The shearing action of the cutters on the rotary drag bits is substantially different from the crushing action of a roller cone bit, which is another type of bit frequently used for drilling oil and gas wells. Roller cone bits are comprised of two or three cone-shaped cutters that rotate on an axis with an angle that is oblique to the axis of rotation of the drill bit. As the bit is rotated, the cones roll across the bottom of the hole, with the teeth crushing the rock as they pass between the cones and the formation.
Each PDC cutter is fabricated as a discrete piece, separate from the drill bit, by bonding a layer of polycrystalline diamond, sometimes called a crown or diamond table, to a substrate. PDC, though very hard and abrasion resistant, tends to be brittle. The substrate, while still very hard, is tougher, thus improving the impact resistance of the cutter. The substrate is typically made long enough to act as a mounting stud, with a portion of it fitting into a pocket or recess formed in the body of the bit. However, the PDC and the substrate structure can be attached to a metal mounting stud. Because of the processes used for fabricating them, the wear layer and substrate typically have a cylindrical shape, with a relatively thin diamond table bonded to a taller or longer cylinder of substrate material. The resulting composite can be machined or milled to change its shape. However, the PDC layer and substrate are most often used on PDC bits in the cylindrical form in which they are made.

#### Prompt 1:
According to the drill bit passage, how many cone-shaped cutters make up a roller cone bit?
#### Prompt 2:
Continue the drill bit passage from the point where it stops.

#### Recorded information:
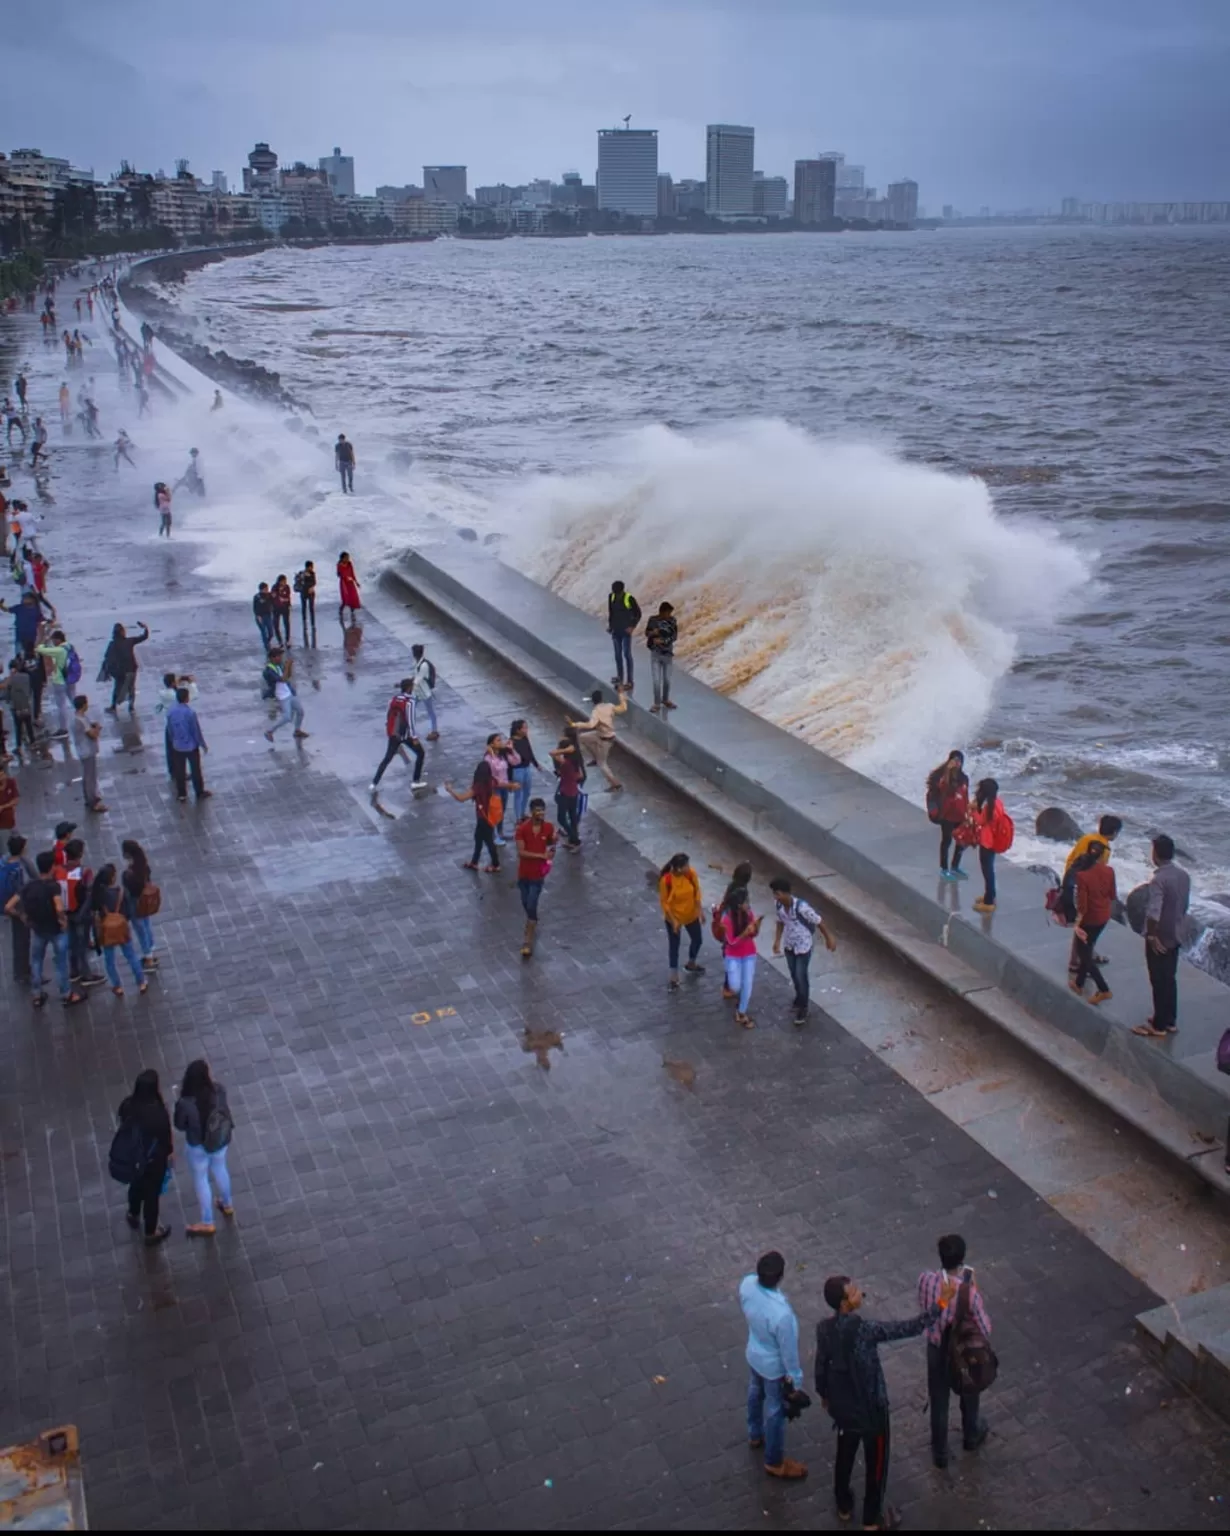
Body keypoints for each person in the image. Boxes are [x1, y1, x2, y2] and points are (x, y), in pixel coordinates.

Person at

#### Answer section 1:
Two or three.

#### Answer section 2:
Though the wear surface of a PDC cutter is typically comprised of sintered polycrystalline diamond (either natural or synthetic) exhibiting diamond-to-diamond bonding, polycrystalline cubic boron nitride, wurtzite boron nitride, aggregated diamond nanorods (ADN) or other hard, crystalline materials can be substituted for diamond in at least some application and therefore, for the purposes of the PDC bit described below, should be considered equivalents to polycrystalline diamond compacts. References to “PDC” and polycrystalline diamond (“PCD”) should be understood to refer to sintered polycrystalline diamond, cubic boron nitride, wurtzite boron nitride and similar materials, including those that other materials or structure elements that might be used to improve its properties and cutting characteristics, as well as thermally stable varieties in which a metal catalyst has been partially or entirely removed after sintering. Substrates for supporting a PDC wear surface or layer are made, at least in part, from cemented metal carbide, with tungsten carbide being the most common, and may also, for example, include transitional layers in which the metal carbide and diamond are mixed with other elements for improving bonding and reducing stress between the PDC and substrate.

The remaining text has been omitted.